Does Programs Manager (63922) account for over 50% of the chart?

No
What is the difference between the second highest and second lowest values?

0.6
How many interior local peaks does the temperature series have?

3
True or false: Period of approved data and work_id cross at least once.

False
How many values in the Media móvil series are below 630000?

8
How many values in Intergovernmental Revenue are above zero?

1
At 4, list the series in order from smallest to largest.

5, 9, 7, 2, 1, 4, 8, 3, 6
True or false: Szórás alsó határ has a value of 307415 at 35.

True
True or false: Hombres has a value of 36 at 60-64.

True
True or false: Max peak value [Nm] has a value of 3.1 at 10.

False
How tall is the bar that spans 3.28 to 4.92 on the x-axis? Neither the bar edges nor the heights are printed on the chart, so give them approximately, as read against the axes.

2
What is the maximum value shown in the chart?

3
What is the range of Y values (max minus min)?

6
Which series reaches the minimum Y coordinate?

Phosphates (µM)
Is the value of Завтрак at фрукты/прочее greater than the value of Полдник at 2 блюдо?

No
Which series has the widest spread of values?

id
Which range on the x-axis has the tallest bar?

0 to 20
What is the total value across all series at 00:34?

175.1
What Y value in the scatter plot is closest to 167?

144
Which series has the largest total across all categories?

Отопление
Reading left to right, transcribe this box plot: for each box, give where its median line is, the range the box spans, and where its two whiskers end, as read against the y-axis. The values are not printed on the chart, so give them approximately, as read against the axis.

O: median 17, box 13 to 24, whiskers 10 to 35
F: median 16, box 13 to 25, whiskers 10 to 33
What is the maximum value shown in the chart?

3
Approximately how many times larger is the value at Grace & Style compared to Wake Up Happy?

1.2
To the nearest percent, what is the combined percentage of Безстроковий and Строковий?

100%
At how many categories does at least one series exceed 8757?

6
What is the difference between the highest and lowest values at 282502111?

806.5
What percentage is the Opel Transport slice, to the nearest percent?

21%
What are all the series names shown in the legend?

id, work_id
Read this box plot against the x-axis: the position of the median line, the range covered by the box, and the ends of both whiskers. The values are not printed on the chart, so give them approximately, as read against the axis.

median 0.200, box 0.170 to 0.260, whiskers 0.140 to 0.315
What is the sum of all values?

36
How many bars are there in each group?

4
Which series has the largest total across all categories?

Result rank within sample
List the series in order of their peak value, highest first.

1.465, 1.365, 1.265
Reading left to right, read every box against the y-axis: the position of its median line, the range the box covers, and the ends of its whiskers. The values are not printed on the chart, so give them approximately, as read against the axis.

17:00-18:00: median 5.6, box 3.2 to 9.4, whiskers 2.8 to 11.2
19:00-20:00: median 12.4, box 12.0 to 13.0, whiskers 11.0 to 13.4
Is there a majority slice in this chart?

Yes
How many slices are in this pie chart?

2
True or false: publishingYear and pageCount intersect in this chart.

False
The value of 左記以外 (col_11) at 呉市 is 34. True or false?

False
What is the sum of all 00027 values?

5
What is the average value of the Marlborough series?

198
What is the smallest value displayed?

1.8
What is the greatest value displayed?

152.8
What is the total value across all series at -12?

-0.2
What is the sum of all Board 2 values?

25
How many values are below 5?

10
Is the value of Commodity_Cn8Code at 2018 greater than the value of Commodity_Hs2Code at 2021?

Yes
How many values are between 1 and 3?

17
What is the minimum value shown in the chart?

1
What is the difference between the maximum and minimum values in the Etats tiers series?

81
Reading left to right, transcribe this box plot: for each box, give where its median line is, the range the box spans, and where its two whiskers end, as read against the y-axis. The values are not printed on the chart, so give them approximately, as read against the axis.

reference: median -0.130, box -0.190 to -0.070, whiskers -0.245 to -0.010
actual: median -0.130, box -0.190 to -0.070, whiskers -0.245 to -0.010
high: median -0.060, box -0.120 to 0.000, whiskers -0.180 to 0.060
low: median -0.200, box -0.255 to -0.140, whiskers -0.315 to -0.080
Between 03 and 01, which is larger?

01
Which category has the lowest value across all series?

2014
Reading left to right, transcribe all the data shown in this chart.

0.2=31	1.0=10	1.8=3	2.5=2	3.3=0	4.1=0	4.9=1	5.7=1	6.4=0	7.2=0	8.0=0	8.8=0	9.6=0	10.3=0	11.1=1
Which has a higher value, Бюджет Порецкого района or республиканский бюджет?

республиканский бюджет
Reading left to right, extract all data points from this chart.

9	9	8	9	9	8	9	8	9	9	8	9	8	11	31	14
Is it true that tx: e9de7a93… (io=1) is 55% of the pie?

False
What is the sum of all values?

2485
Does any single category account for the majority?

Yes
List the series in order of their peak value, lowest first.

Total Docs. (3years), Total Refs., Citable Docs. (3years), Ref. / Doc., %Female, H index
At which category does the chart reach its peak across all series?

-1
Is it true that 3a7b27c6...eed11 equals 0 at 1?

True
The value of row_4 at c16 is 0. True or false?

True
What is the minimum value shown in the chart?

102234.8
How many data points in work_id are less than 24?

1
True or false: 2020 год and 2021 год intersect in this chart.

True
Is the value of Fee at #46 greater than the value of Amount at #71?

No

*INSTRUCTIONS FOR THE TASK*.
Pull out each line of the entries above that contains the word "points", and copy every such line in full.

*EXPECTED ANSWER*.
Reading left to right, extract all data points from this chart.
How many data points in work_id are less than 24?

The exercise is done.